YOUR INSTRUCTIONS
From the article below about the Lake Conroe bass, list every weight it gives for an individual bass.

EXTRACTED TEXT

March 04, 2021
Scott Stephens figures he can hold his breath for about 30 seconds.
He knows this because he said that’s roughly how long it took him to land a 14 1/4-pound bass at Lake Conroe last Friday during the Big Bass Tour hourly tournament, and he doesn’t recall exhaling until his son-in-law netted the fish and lifted it into the boat.
The massive fish, caught on a squarebill crankbait over top of a brush pile, was weighed in the 8 to 9 a.m. timeframe, the first hour anglers were eligible to weigh fish. It was the only bass more than 10 pounds caught during the three-day event and is the biggest bass caught at Conroe since the 15.93-pound lake record was caught in January 2009. It is also the biggest bass ever caught in the 22-year history of the Big Bass Tour, which holds events at various lakes around the country every year. The previous record was a 12.83-pounder also caught at Conroe.
“When she bit, I knew it was big,” said Stephens, who has fished Conroe for many years and hasn’t missed a Big Bass Tour event at the lake since its inception. “She came up and almost started circling like a shark. When I brought her up right under boat, she made three strong runs, but I had to baby it. I could see she only had one hook point in her. We netted it on the first swipe. She never jumped. When I got her in, I knew I’d won it.”

[Stored data entries]
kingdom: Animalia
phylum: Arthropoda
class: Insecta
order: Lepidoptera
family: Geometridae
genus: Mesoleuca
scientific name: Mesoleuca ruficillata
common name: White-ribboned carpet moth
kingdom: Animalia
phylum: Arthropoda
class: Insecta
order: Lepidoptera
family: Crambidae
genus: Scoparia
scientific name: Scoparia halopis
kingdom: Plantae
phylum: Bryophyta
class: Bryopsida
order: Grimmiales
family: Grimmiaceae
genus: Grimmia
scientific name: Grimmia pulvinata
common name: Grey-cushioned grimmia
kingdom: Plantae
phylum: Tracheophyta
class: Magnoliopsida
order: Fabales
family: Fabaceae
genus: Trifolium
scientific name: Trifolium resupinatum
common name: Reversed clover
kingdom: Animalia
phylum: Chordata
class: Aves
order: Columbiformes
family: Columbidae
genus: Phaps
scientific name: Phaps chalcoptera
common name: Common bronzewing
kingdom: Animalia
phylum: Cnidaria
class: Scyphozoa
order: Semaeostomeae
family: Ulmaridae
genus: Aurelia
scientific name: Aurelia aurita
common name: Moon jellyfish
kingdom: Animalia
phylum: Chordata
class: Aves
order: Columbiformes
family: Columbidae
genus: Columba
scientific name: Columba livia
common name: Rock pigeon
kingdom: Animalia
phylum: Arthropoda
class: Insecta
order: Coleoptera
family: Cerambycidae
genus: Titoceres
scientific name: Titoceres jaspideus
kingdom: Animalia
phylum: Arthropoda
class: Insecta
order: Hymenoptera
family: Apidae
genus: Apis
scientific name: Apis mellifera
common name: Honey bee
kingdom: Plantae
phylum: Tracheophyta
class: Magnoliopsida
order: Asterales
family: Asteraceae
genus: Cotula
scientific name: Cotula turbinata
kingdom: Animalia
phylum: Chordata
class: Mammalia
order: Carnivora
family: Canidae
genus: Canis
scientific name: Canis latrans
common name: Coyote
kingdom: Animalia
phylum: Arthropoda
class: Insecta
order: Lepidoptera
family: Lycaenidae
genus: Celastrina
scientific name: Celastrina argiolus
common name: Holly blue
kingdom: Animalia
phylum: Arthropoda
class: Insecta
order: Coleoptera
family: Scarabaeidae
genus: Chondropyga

TASK OUTPUT
- 14 1/4 pounds
- 15.93 pounds
- 12.83 pounds